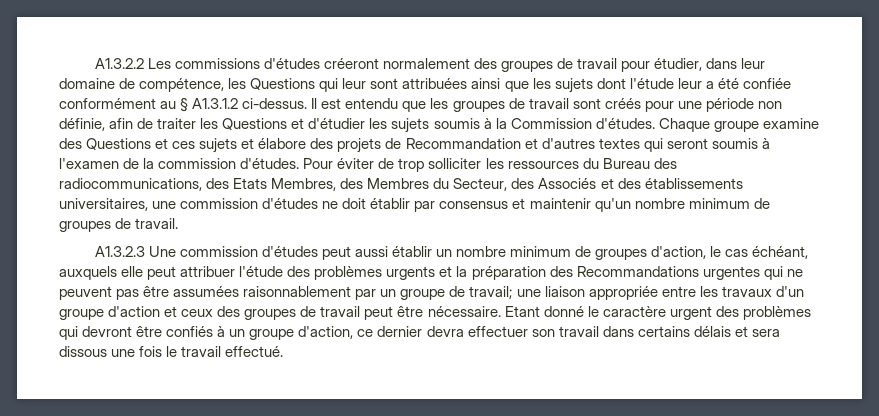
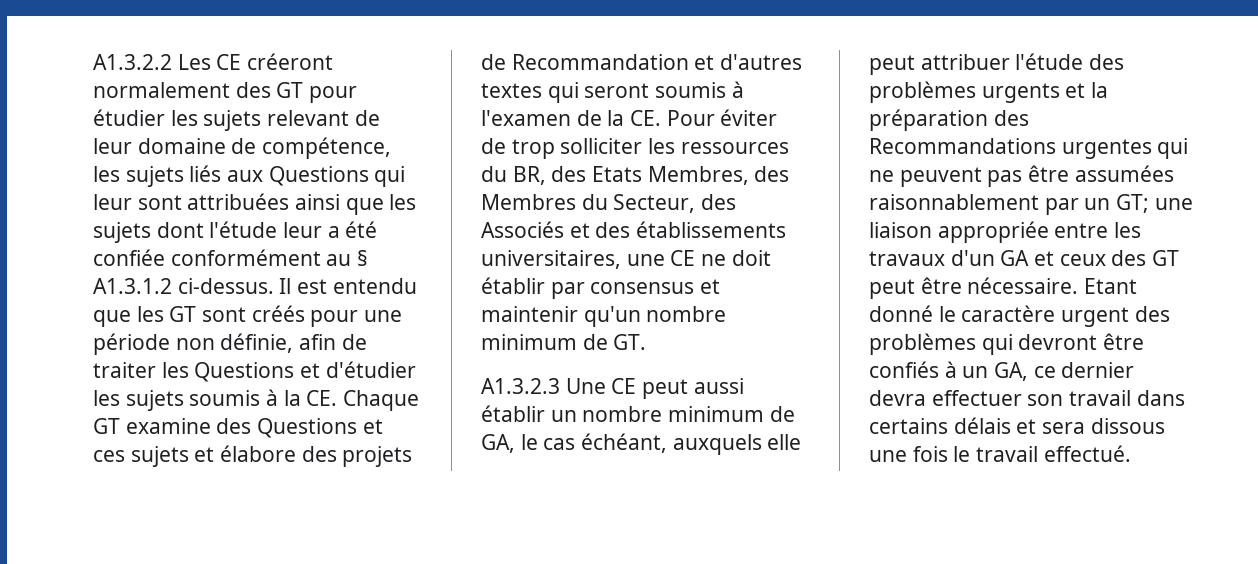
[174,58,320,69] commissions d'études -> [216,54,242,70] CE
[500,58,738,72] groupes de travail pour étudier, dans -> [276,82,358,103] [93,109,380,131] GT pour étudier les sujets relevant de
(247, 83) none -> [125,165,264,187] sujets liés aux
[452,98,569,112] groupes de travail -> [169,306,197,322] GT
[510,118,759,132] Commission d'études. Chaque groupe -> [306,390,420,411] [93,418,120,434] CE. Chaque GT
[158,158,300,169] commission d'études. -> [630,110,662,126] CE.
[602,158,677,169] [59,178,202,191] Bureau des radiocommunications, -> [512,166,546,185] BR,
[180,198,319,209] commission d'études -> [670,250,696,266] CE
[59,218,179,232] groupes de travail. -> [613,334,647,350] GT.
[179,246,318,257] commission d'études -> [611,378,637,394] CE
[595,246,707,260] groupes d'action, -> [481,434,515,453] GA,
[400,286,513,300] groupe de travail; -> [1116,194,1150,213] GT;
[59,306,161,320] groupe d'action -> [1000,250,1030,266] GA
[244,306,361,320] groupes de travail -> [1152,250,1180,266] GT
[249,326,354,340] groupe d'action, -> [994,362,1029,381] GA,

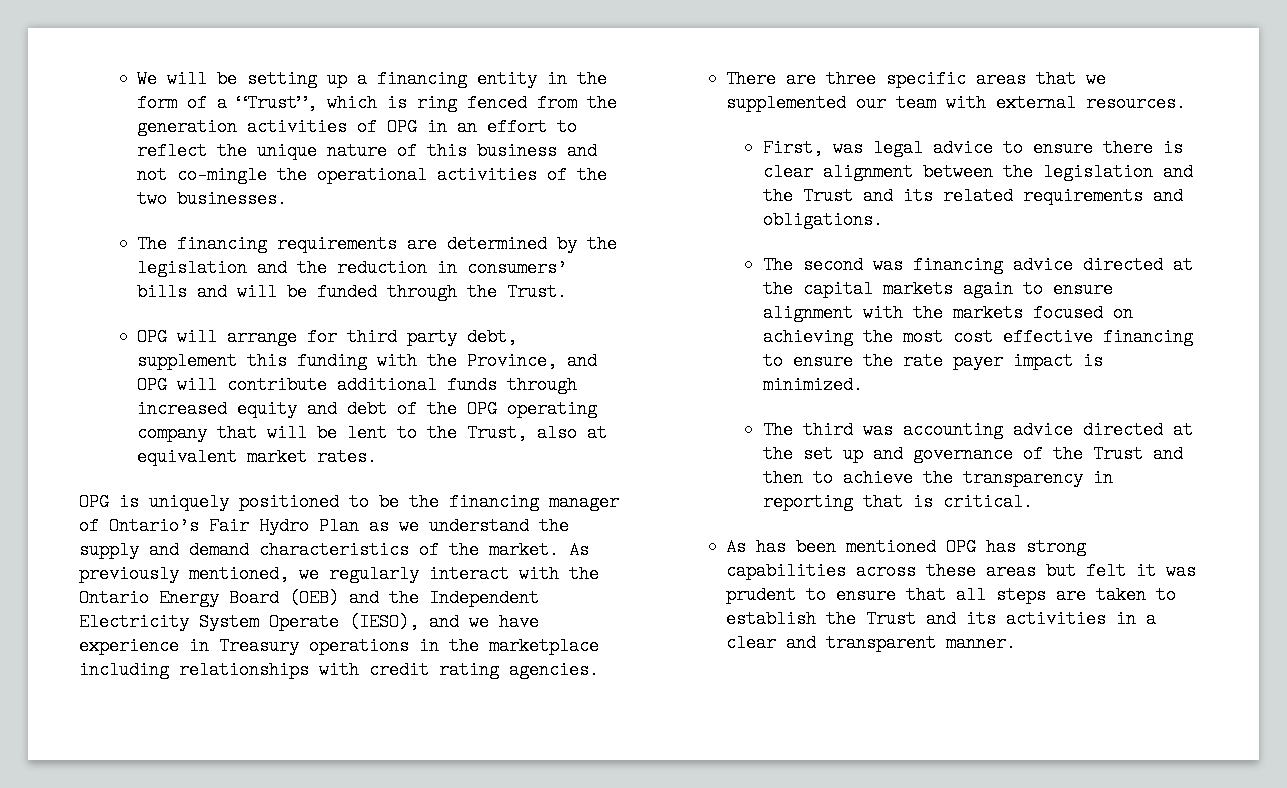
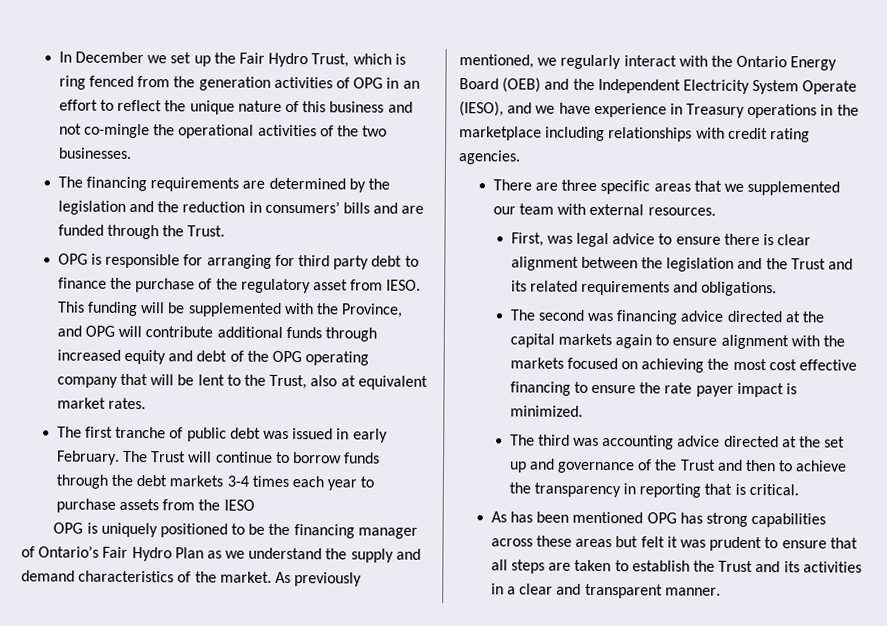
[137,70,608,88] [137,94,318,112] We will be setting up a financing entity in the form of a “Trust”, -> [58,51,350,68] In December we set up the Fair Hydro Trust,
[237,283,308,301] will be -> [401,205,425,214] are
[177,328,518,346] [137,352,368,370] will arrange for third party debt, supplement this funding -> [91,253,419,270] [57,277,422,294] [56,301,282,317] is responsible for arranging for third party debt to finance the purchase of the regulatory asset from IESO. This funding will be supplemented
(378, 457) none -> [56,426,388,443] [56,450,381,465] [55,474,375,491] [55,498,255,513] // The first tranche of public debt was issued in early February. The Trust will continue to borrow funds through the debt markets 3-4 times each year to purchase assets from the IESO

####################

### WHAT YOU HAVE TO DO
The lines in the records above that include the word "sujets" must be copied out.

### RESULT OF THE TASK
[500,58,738,72] groupes de travail pour étudier, dans -> [276,82,358,103] [93,109,380,131] GT pour étudier les sujets relevant de
(247, 83) none -> [125,165,264,187] sujets liés aux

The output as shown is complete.